I got better-than-front-row seats to last night’s Lisa Moore/Karen Bentley Pollick concert at Klavierhaus (page turning). The highlight for me was getting to hear them play Sam Adams’s Aves Nostradamus, one of the most maddening and nerve-wracking pieces I’ve ever had the pleasure of working on (back in December). That’s why it was so much fun to sit back and listen to other people go to town. It’s a terrifically exciting and spastic piece which uses lots of extended piano and violin techniques without ever seeming gimmicky or strained (this Fazioli piano took a lot of abuse from Lisa; it looked to be about 13 feet long and I’m told it costs $200,000).
Sam doesn’t have a website or even a MySpace (!) so there’s no way I can point you to a recording; Sam, get yourself a domain. You’ll have to do better than www.samadams.com, though.
NEWS FLASH/UPDATE: Sam actually does have a website.
Babushka

I was happy to see Alex Ross shout-out Prokofiev’s sixth symphony yesterday. I was obsessed with that piece when I was in high school, and like Alex, I’ve never heard it played live.
I kind of stopped listening to Prokofiev as much when I started college; this was a conscious decision on my part, because his music had been such a recognizable influence on me, and I wanted to diversify. How I wrote music in my early teens was like this: choose a piece by Prokofiev, steal the form, then just fill in my own music! Easy.
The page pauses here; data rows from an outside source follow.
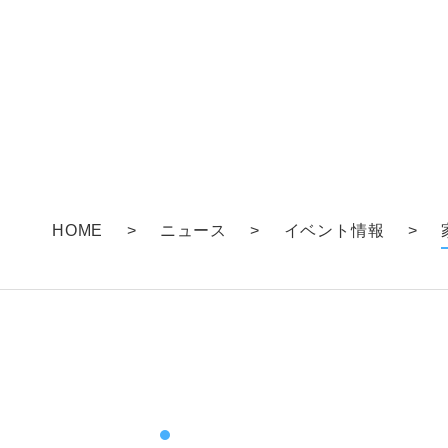
HOME
>
ニュース
>
イベント情報
>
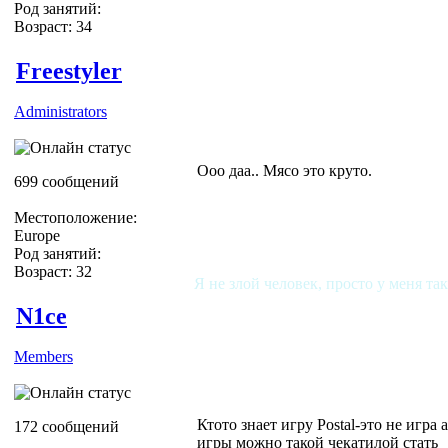
Род занятий:
Возраст: 34
Freestyler
Administrators
Ооо даа.. Мясо это круто.
699 сообщений
Местоположение:
Europe
Род занятий:
Возраст: 32
Я не злой человек, просто у меня та
N1ce
Members
Ктото знает игру Postal-это не игра 
172 сообщений
игры можно такой чекатилой стать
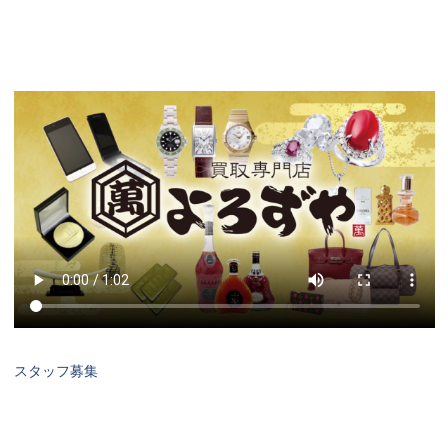
スタッフ募集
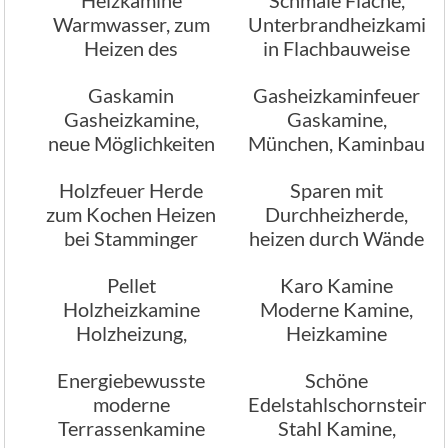
Warmwasser, zum
Unterbrandheizkamine
Heizen des
in Flachbauweise
Wohnzimmers und
Gaskamin
Gasheizkaminfeuer
Heisswasser
Gasheizkamine,
Gaskamine,
neue Möglichkeiten
München, Kaminbau
in Wohnräumen
Stamminger
Holzfeuer Herde
Sparen mit
zum Kochen Heizen
Durchheizherde,
bei Stamminger
heizen durch Wände
München
Pellet
Karo Kamine
Holzheizkamine
Moderne Kamine,
Holzheizung,
Heizkamine
Sicherheit im
Energiebewusste
Schöne
Ofenbau
moderne
Edelstahlschornstein
Terrassenkamine
Stahl Kamine,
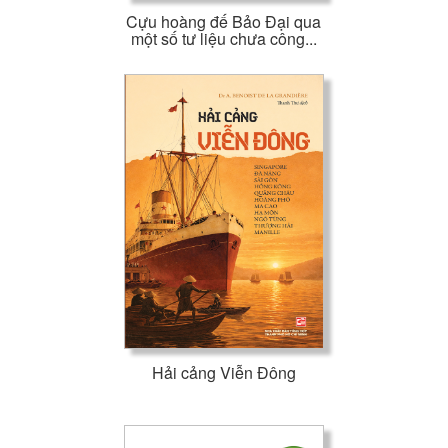
Cựu hoàng đế Bảo Đại qua
một số tư liệu chưa công...
Hải cảng Viễn Đông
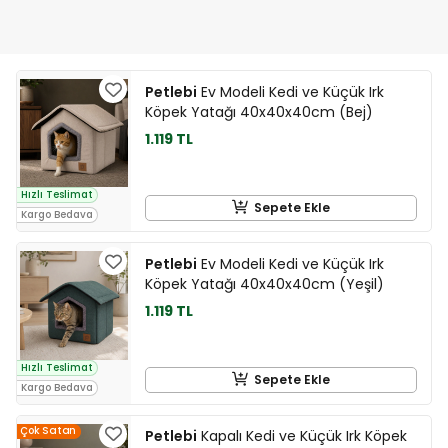
Petlebi
Ev Modeli Kedi ve Küçük Irk
Köpek Yatağı 40x40x40cm (Bej)
1.119 TL
Hızlı Teslimat
Sepete Ekle
Kargo Bedava
Petlebi
Ev Modeli Kedi ve Küçük Irk
Köpek Yatağı 40x40x40cm (Yeşil)
1.119 TL
Hızlı Teslimat
Sepete Ekle
Kargo Bedava
Çok Satan
Petlebi
Kapalı Kedi ve Küçük Irk Köpek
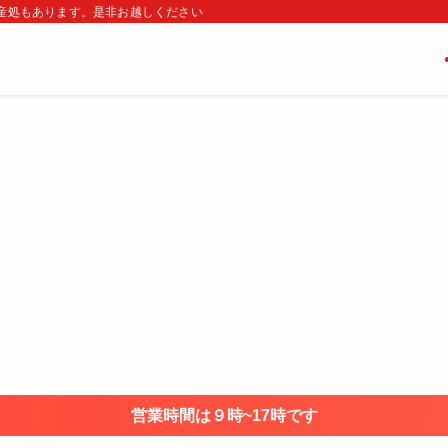
・土産処もあります。是非お越しください
営業時間は９時~17時です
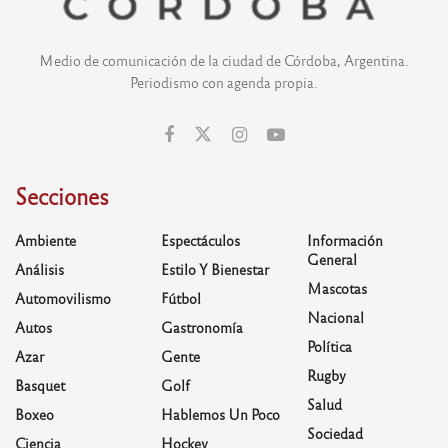
Medio de comunicación de la ciudad de Córdoba, Argentina.
Periodismo con agenda propia.
Secciones
Ambiente
Espectáculos
Información
General
Análisis
Estilo Y Bienestar
Mascotas
Automovilismo
Fútbol
Nacional
Autos
Gastronomía
Política
Azar
Gente
Rugby
Basquet
Golf
Salud
Boxeo
Hablemos Un Poco
Sociedad
Ciencia
Hockey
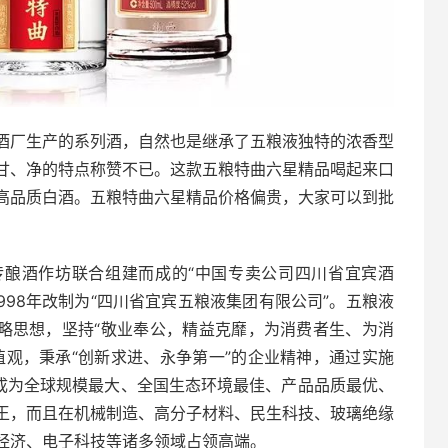
酒厂生产的系列酒，自然也是继承了五粮液独特的浓香型
甘、净的特点称赞不已。这款五粮特曲六星精品喝起来口
高品质白酒。五粮特曲六星精品价格偏贵，大家可以到批
传酿酒作坊联合组建而成的“中国专卖公司四川省宜宾酒
1998年改制为“四川省宜宾五粮液集团有限公司”。五粮液
战略思想，坚持“敬业奉公，精益克靡，为消费者生、为消
值观，秉承“创新求进、永争第一”的企业精神，通过实施
仅成为全球规模最大、全国生态环境最佳、产品品质最优、
王，而且在机械制造、高分子材料、民生科技、玻璃绝缘
经济、电子科技等诸多领域占领高端。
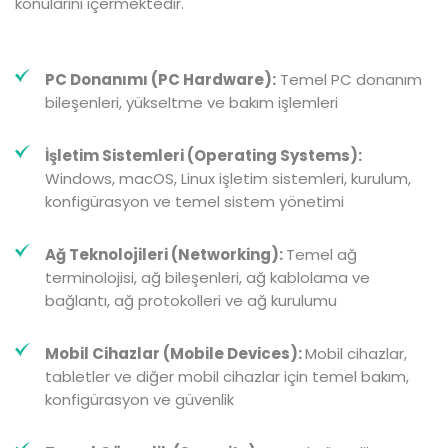
konularını içermektedir.
PC Donanımı (PC Hardware):
Temel PC donanım
bileşenleri, yükseltme ve bakım işlemleri
İşletim Sistemleri (Operating Systems):
Windows, macOS, Linux işletim sistemleri, kurulum,
konfigürasyon ve temel sistem yönetimi
Ağ Teknolojileri (Networking):
Temel ağ
terminolojisi, ağ bileşenleri, ağ kablolama ve
bağlantı, ağ protokolleri ve ağ kurulumu
Mobil Cihazlar (Mobile Devices):
Mobil cihazlar,
tabletler ve diğer mobil cihazlar için temel bakım,
konfigürasyon ve güvenlik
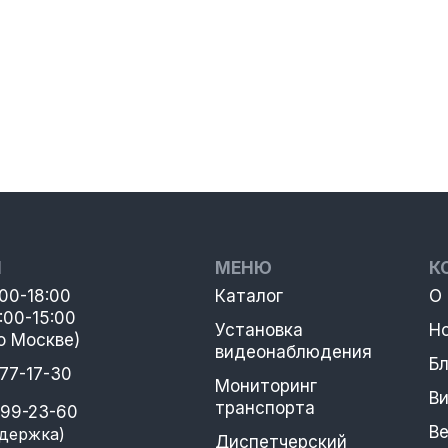
Ы
МЕНЮ
К
:00-18:00
Каталог
О
:00-15:00
Установка
Н
о Москве)
видеонаблюдения
Бл
777-17-30
Мониторинг
В
транспорта
399-23-60
В
держка)
Диспетчерский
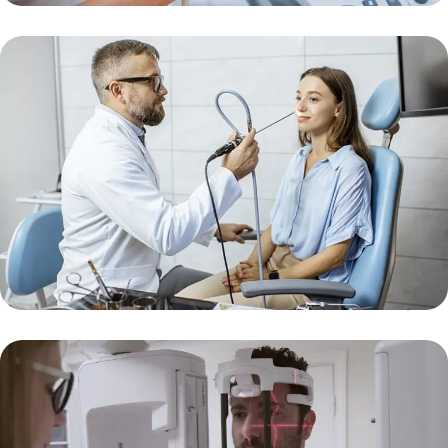
Echoskopija
Skaityti plačiau
Endoskopija
Skaityti plačiau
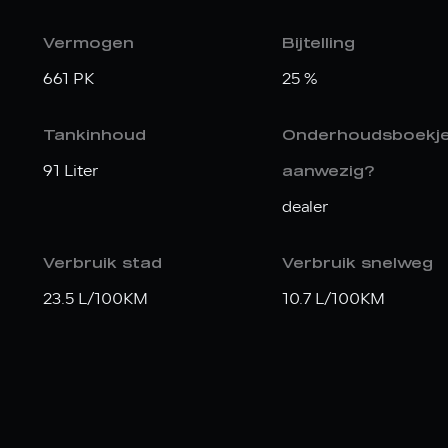
Vermogen
Bijtelling
661 PK
25 %
Tankinhoud
Onderhoudsboekj
91 Liter
aanwezig?
dealer
Verbruik stad
Verbruik snelweg
23.5 L/100KM
10.7 L/100KM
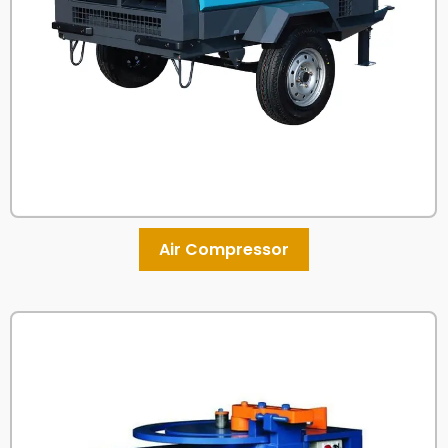
Air Compressor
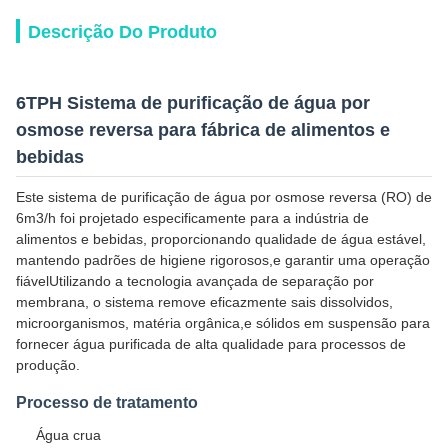
Descrição Do Produto
6TPH Sistema de purificação de água por
osmose reversa para fábrica de alimentos e
bebidas
Este sistema de purificação de água por osmose reversa (RO) de
6m3/h foi projetado especificamente para a indústria de
alimentos e bebidas, proporcionando qualidade de água estável,
mantendo padrões de higiene rigorosos,e garantir uma operação
fiávelUtilizando a tecnologia avançada de separação por
membrana, o sistema remove eficazmente sais dissolvidos,
microorganismos, matéria orgânica,e sólidos em suspensão para
fornecer água purificada de alta qualidade para processos de
produção.
Processo de tratamento
Água crua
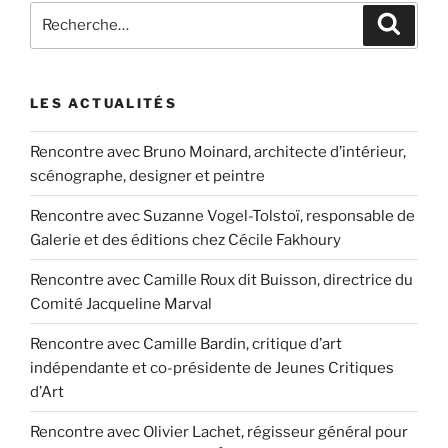
Recherche
Recher
pour
:
LES ACTUALITÉS
Rencontre avec Bruno Moinard, architecte d’intérieur,
scénographe, designer et peintre
Rencontre avec Suzanne Vogel-Tolstoï, responsable de
Galerie et des éditions chez Cécile Fakhoury
Rencontre avec Camille Roux dit Buisson, directrice du
Comité Jacqueline Marval
Rencontre avec Camille Bardin, critique d’art
indépendante et co-présidente de Jeunes Critiques
d’Art
Rencontre avec Olivier Lachet, régisseur général pour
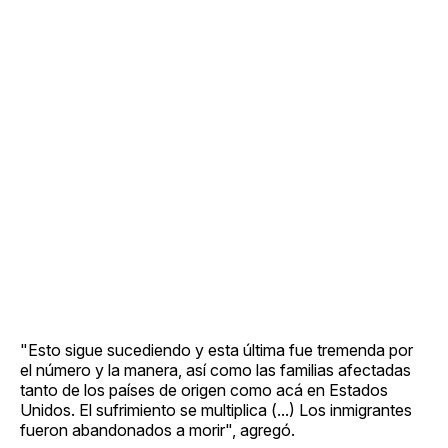
"Esto sigue sucediendo y esta última fue tremenda por
el número y la manera, así como las familias afectadas
tanto de los países de origen como acá en Estados
Unidos. El sufrimiento se multiplica (...) Los inmigrantes
fueron abandonados a morir", agregó.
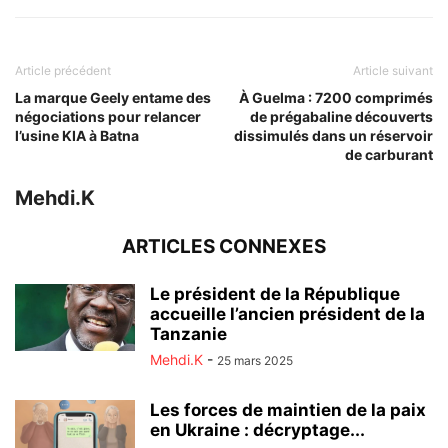
Article précédent
Article suivant
La marque Geely entame des
À Guelma : 7200 comprimés
négociations pour relancer
de prégabaline découverts
l’usine KIA à Batna
dissimulés dans un réservoir
de carburant
Mehdi.K
ARTICLES CONNEXES
Le président de la République
accueille l’ancien président de la
Tanzanie
Mehdi.K
-
25 mars 2025
Les forces de maintien de la paix
en Ukraine : décryptage...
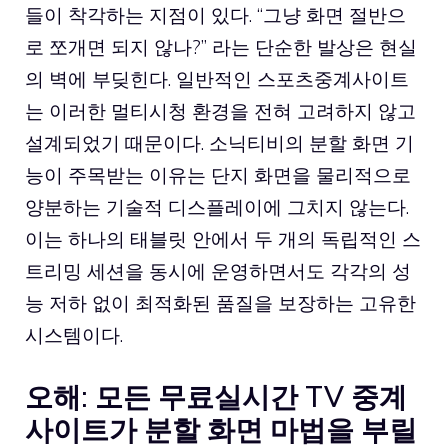
들이 착각하는 지점이 있다. “그냥 화면 절반으
로 쪼개면 되지 않나?” 라는 단순한 발상은 현실
의 벽에 부딪힌다. 일반적인 스포츠중계사이트
는 이러한 멀티시청 환경을 전혀 고려하지 않고
설계되었기 때문이다. 소닉티비의 분할 화면 기
능이 주목받는 이유는 단지 화면을 물리적으로
양분하는 기술적 디스플레이에 그치지 않는다.
이는 하나의 태블릿 안에서 두 개의 독립적인 스
트리밍 세션을 동시에 운영하면서도 각각의 성
능 저하 없이 최적화된 품질을 보장하는 고유한
시스템이다.
오해: 모든 무료실시간 TV 중계
사이트가 분할 화면 마법을 부릴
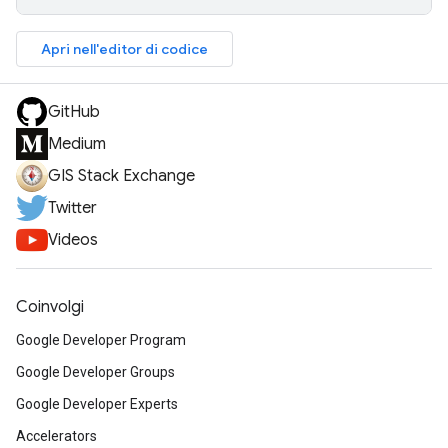
Apri nell'editor di codice
GitHub
Medium
GIS Stack Exchange
Twitter
Videos
Coinvolgi
Google Developer Program
Google Developer Groups
Google Developer Experts
Accelerators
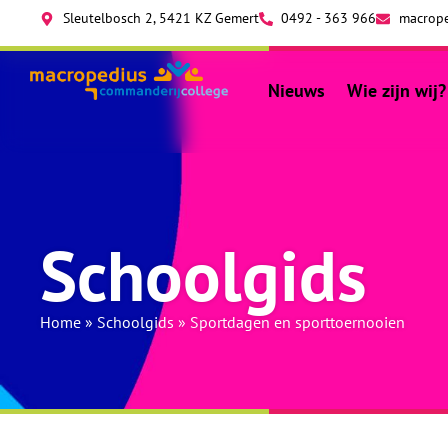
Sleutelbosch 2, 5421 KZ Gemert
0492 - 363 966
macrope
Nieuws
Wie zijn wij?
Schoolgids
Home
»
Schoolgids
»
Sportdagen en sporttoernooien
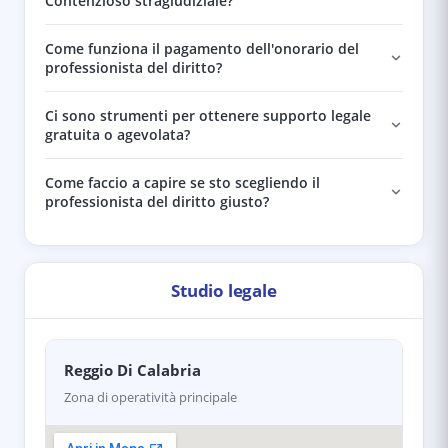
Contenzioso stragiudiziale?
Come funziona il pagamento dell'onorario del
professionista del diritto?
Ci sono strumenti per ottenere supporto legale
gratuita o agevolata?
Come faccio a capire se sto scegliendo il
professionista del diritto giusto?
Studio legale
Reggio Di Calabria
Zona di operatività principale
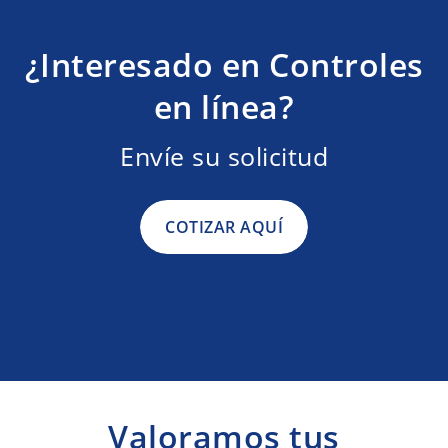
¿Interesado en Controles
en línea?
Envíe su solicitud
COTIZAR AQUÍ
Valoramos tus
I have an old piece that is the same as the first movement of his sixth piano sonata, pretty much down to the bar.
Back to op. 111. This piece totally undermines the simplistic idea of Prokofiev as the “happy Soviet”, the self-portrait he so obligingly paints in the fifth symphony. It out-Shostakoviches Dmitri. The first movement is a kind of slowed-down tarantella in e‑flat minor, one of the darkest (and most difficult) keys. The middle movement is a sprawling militaristic mess that I can’t make head of tail of. And the last movement starts out as a sunny, jaunty rondo with more marching soldiers, but in the end, which Alex writes about— I don’t want to spoil it, but it’s wonderfully tragic and creepy. The last chord is a trademark Prokofiev cackle, but in this case it just makes you shudder.
I’ll write about the seventh symphony some other time. That piece is like the Russian great-grandmother I never knew.